--- Utiliser les informations ---
1. Citez mot pour mot le passage du texte sur le maintien en N1 qui va de « Même dans les » à « pour se sauver. », ces deux bouts compris.
2. Traduisez en anglais cette phrase du texte sur le maintien en N1 : « Même dans les rêves les plus fous nous ne pensions sincèrement pas nous maintenir en N1 cette année. »

--- Texte à lire ---
▽

ENORME

Même dans les rêves les plus fous nous ne pensions sincèrement pas nous maintenir en N1 cette année.

Pourquoi ? Parce que notre équipe était très jeune, nous n'avions aucun point de repère avec les autres équipes, pour les footeux c'est un peu comme si Guingamp disputait la Champion's Cup.

Pour nos joueurs il fallait plus que des « En avant Guingamp » pour y croire et pourtant...


Revenons d'abord sur cette folle fin de semaine : Nos deux adversaires directs, Poussan et Florensac s'affrontaient dans un match à la mort, le premier en gagnant restait dans l'élite, notre match contre Cournonsec aurait compté pour du beurre. Florensac en battant Poussan n'avait plus qu'à espérer une défaite de notre part pour se sauver.

Nous avons eu le scénario idéal, Florensac en battant Poussan ménageait le suspens, nous n'avions plus qu'à...

Facile à dire mais plus difficile à faire, Cournonsec restait sur de bons résultats avec dans les cinq derniers matchs deux victoires et un match nul sans compter que nous n'avions fait que trois points chez eux au match aller.

△

--- Données à analyser ---
▽

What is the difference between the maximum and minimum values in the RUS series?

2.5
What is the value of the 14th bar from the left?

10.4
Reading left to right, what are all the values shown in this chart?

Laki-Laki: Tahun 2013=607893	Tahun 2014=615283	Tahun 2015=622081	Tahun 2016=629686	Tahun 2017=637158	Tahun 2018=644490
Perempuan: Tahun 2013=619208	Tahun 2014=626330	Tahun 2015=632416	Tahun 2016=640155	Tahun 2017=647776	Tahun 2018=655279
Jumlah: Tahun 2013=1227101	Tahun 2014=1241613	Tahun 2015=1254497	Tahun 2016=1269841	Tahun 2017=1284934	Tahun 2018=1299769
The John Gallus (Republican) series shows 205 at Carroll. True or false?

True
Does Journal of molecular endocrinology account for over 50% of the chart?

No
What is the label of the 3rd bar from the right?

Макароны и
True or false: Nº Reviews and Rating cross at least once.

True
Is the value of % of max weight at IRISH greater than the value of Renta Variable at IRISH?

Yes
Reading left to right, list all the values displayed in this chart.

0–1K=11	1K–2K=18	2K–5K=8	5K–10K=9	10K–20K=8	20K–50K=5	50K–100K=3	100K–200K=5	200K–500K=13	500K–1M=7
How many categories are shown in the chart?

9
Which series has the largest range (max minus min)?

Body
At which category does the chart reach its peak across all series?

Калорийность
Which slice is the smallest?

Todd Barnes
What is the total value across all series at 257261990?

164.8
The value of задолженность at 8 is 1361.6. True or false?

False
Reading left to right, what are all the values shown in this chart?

△

--- Résultats de l'exercice ---
1.
Même dans les rêves les plus fous nous ne pensions sincèrement pas nous maintenir en N1 cette année.

Pourquoi ? Parce que notre équipe était très jeune, nous n'avions aucun point de repère avec les autres équipes, pour les footeux c'est un peu comme si Guingamp disputait la Champion's Cup.

Pour nos joueurs il fallait plus que des « En avant Guingamp » pour y croire et pourtant...


Revenons d'abord sur cette folle fin de semaine : Nos deux adversaires directs, Poussan et Florensac s'affrontaient dans un match à la mort, le premier en gagnant restait dans l'élite, notre match contre Cournonsec aurait compté pour du beurre. Florensac en battant Poussan n'avait plus qu'à espérer une défaite de notre part pour se sauver.

2. Even in our wildest dreams, we honestly did not think we would stay in N1 this year.